Because Lopez's misrepresentations went to the nature of the parties' bargain, they fall squarely under the wire fraud statutes. Lopez's arguments that Solace received the benefit of its bargain, that the contract specifically provided remedies for misrepresentations, that certain of the Government's language in the superseding indictment tracks the Restatement (Second) of Contracts; and that Solace already brought a civil action do not change this fact. The Court has already concluded that Solace did not receive the benefit of its bargain because it received a business with more potential liability and worth potentially less than what it bargained for. And just because the contract provided remedies for misrepresentations does not mean that those misrepresentations did not go to the nature of the bargain. Lopez does not provide any authority that the contract's provisions and remedies foreclose criminal liability for misrepresentations. Nor could the similarities between the language in the superseding indictment and the Restatement or Solace's concurrent civil litigation. And Lopez provides no authority for the proposition that his actions cannot form the basis for both civil and criminal liability.
III. The Court declines to opine on Lopez's constructive amendment argument.

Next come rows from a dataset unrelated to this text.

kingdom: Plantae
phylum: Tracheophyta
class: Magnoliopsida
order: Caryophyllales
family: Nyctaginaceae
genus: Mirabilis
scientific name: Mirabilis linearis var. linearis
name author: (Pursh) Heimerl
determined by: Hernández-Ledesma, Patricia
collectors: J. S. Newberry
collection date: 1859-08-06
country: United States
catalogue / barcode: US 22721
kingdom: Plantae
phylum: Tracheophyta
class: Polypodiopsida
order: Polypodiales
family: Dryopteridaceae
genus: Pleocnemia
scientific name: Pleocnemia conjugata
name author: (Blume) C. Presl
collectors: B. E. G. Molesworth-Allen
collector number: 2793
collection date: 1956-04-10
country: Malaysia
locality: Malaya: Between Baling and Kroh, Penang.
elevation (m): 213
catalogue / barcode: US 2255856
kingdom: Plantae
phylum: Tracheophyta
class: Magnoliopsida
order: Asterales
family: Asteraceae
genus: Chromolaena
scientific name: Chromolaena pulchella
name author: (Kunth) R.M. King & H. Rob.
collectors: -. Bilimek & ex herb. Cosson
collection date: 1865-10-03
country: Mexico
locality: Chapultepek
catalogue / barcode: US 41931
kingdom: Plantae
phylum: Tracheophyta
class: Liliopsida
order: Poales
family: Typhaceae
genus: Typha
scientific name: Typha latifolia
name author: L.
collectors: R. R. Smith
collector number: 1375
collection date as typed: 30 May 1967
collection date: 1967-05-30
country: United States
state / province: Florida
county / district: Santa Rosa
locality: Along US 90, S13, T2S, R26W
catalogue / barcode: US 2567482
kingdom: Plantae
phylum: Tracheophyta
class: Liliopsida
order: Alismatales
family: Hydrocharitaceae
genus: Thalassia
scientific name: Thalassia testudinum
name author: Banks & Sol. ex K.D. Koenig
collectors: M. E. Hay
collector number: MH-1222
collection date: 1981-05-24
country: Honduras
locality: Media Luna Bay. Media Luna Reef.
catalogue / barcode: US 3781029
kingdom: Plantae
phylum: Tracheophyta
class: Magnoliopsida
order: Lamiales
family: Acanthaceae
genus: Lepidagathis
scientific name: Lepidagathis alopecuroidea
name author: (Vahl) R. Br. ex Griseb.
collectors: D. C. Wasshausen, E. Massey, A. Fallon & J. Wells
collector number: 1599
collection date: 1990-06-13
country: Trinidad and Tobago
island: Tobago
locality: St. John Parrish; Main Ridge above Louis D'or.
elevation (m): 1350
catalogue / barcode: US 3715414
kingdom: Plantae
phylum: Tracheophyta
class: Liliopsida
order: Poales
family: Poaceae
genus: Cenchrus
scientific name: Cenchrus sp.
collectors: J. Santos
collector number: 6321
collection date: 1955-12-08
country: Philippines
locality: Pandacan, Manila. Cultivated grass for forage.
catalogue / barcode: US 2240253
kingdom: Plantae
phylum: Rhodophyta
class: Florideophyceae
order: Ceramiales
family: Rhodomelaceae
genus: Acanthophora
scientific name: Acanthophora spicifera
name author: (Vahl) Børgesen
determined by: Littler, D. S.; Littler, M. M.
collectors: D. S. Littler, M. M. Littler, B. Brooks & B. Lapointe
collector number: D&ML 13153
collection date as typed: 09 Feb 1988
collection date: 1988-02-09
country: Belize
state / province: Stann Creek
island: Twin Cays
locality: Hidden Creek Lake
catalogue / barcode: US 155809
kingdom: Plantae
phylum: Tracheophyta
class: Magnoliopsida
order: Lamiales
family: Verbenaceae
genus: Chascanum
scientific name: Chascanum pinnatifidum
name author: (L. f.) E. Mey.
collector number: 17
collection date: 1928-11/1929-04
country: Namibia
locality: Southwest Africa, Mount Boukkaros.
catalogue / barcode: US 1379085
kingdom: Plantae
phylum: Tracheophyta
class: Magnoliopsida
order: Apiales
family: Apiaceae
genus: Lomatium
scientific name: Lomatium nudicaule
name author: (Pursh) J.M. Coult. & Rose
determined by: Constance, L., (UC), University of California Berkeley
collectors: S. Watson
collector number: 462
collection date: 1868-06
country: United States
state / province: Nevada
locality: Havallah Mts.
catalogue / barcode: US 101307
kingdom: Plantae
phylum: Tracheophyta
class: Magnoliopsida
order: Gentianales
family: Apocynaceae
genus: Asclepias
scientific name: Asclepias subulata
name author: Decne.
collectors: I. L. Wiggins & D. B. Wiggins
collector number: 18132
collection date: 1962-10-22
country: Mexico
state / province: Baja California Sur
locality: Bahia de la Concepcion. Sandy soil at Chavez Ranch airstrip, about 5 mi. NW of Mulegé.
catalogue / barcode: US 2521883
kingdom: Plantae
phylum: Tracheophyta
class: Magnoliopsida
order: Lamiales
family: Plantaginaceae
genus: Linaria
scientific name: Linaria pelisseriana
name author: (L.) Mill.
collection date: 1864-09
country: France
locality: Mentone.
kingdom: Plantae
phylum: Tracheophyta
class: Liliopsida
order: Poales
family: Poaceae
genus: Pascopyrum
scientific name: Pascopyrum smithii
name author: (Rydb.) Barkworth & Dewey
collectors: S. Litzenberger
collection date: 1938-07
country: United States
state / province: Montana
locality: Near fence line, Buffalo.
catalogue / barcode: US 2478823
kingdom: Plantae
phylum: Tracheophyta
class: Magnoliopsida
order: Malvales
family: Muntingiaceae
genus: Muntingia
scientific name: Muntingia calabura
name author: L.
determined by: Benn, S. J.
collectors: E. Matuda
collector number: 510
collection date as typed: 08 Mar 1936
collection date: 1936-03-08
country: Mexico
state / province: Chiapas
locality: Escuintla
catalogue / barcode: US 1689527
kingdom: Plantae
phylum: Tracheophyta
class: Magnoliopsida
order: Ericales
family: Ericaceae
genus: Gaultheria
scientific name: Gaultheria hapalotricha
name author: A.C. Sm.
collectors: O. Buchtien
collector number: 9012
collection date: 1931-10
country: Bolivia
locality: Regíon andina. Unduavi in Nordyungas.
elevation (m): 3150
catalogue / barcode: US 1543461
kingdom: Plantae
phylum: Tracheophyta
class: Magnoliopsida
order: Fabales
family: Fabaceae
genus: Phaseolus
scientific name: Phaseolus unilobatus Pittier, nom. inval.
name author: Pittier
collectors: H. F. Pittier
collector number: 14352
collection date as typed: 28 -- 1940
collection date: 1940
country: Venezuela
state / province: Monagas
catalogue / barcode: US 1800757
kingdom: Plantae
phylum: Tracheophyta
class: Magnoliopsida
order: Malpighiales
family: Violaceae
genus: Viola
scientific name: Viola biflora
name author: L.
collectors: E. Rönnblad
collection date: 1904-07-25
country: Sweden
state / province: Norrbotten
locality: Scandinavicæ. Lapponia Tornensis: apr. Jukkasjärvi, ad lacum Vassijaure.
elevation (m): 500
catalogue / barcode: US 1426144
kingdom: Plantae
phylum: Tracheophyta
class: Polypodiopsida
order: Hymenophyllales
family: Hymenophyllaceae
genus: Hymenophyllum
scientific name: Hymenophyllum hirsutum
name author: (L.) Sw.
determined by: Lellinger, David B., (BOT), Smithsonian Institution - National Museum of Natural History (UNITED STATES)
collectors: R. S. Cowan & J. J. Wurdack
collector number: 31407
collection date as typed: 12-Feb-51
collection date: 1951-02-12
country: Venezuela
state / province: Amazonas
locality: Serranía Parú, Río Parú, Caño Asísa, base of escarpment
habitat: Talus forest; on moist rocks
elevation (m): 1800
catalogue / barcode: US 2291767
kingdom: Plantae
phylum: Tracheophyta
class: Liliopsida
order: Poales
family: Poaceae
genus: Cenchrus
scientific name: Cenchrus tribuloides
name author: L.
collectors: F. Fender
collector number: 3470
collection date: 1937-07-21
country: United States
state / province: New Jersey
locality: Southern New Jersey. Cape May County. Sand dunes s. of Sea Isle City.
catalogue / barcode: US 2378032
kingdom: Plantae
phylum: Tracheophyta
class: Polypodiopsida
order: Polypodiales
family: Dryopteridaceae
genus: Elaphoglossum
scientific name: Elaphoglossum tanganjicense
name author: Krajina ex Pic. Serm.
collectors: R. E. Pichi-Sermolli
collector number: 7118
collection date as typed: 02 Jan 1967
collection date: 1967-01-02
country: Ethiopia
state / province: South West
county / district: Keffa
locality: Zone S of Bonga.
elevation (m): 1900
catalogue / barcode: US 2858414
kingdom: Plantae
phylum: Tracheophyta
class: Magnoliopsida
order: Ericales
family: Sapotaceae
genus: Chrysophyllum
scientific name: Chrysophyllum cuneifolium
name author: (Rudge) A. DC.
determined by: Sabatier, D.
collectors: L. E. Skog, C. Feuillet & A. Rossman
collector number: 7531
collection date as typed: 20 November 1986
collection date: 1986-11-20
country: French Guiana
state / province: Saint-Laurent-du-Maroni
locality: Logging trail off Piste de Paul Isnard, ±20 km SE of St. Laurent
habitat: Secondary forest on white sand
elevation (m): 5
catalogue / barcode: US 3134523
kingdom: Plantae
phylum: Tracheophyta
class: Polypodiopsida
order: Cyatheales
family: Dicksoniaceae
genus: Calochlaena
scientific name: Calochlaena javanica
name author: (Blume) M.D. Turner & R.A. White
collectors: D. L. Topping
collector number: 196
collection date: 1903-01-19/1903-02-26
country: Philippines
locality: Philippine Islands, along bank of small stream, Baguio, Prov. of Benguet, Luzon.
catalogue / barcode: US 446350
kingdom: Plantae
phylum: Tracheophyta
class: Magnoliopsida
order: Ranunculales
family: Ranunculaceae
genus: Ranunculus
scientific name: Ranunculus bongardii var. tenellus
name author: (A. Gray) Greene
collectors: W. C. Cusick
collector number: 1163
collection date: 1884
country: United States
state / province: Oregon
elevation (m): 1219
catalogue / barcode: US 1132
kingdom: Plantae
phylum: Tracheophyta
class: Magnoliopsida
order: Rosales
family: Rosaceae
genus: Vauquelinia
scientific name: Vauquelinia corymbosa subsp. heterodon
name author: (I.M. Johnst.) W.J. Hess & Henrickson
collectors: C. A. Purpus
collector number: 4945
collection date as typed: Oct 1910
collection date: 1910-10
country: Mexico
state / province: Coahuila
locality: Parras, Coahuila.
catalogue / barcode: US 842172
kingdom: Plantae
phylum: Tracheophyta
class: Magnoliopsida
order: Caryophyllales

Lopez argues that the Government's assertion that the business was worth less or was of lower quality because of the investigations constitutes a constructive amendment of the indictment. Understandably, Lopez makes this argument for the first time in reply, arguing that the Government raised its lower-price and lower-quality theory in its response to Lopez's motion to dismiss. But, by raising this argument in reply, instead of in a separate motion, Lopez has deprived the Government of the opportunity to respond to it. So, the Court declines to consider Lopez's constructive amendment argument. Zamani v. Carnes, 491 F.3d 990, 997 (9th Cir. 2007) (explaining that “[t]he district court need not consider arguments raised for the first time in a reply brief.”).
Recommendation
IT IS THEREFORE RECOMMENDED that Lopez's motion to dismiss (ECF No. 166) be denied.
Notice
Pursuant to Local Rule IB 3-2 any objection to this Report and Recommendation must be in writing and filed with the Clerk of the Court within (14) days after service of this Notice. The Supreme Court has held that the courts of appeal may determine that an appeal has been waived due to the failure to file objections within the specified time. Thomas v. Arn, 474 U.S. 140, 142 (1985), reh'g denied, 474 U.S. 1111 (1986). The Ninth Circuit has also held that (1) failure to file objections within the specified time and (2) failure to properly address and brief the objectionable issues waives the right to appeal the District Court's order and/or appeal factual issues from the order of the District Court. Martinez v. Ylst, 951 F.2d 1153, 1157 (9th Cir. 1991); Britt v. Simi Valley United Sch. Dist., 708 F.2d 452, 454 (9th Cir. 1983).